Mais afortunado do que muitos cujas obras enriqueceram o mundo, vimos que o Sr. Ballou viveu o suficiente para gozar de uma fama honrosa. Muito antes de morrer, a voz da calúnia foi silenciada. Ele havia realizado o que Burke aconselhara para a refutação da calúnia – ele a "venceu pelo viver". Os dardos da malícia caíram inofensivos sobre o escudo de sua consciência imaculada. Ele alcançou um triunfo ainda maior do que sobreviver aos[Pg 398] ataques contra sua reputação como homem; ele viveu para ver a verdade que tanto defendera, na qual e pela qual viveu, adotada por centenas de milhares como o báculo de suas vidas e a rocha de sua salvação. Seria difícil encontrar, em qualquer época, o registro de uma vitória maior do poder intelectual.

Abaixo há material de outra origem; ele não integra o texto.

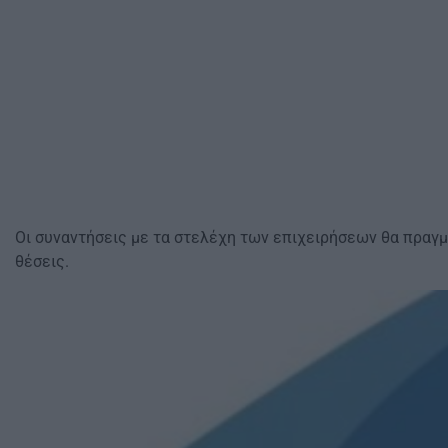
Οι συναντήσεις με τα στελέχη των επιχειρήσεων θα πραγμα
θέσεις.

Como mostramos amplamente, o Sr. Ballou começou na vida sem nenhum auxílio para o desenvolvimento de suas energias mentais. Suas circunstâncias eram tais que teriam esmagado completamente a maioria das mentes talentosas. Isolamento, privação, falta de estímulo mental o cercavam. Faltavam-lhe o exemplo e o auxílio de uma erudição mais avançada. Os degraus para o templo do conhecimento foram talhados por suas próprias mãos na rocha dura e inflexível. Não havia mão forte para segurar a sua, ampará-lo e sustentar seus passos vacilantes. No entanto, com um punho de ferro, ele se apoderou dos rudimentos do conhecimento e os tornou seus. E, ao satisfazer os anseios de sua natureza, não negligenciou nenhum dever da vida. Aqueles que tinham reivindicações sobre seu trabalho não sofreram dano ou perda por essa fonte, pois as horas dedicadas aos seus primeiros estudos foram heroicamente subtraídas das horas de repouso. Quando outros descansavam do trabalho corporal, ele estava vigilante e trabalhando mentalmente.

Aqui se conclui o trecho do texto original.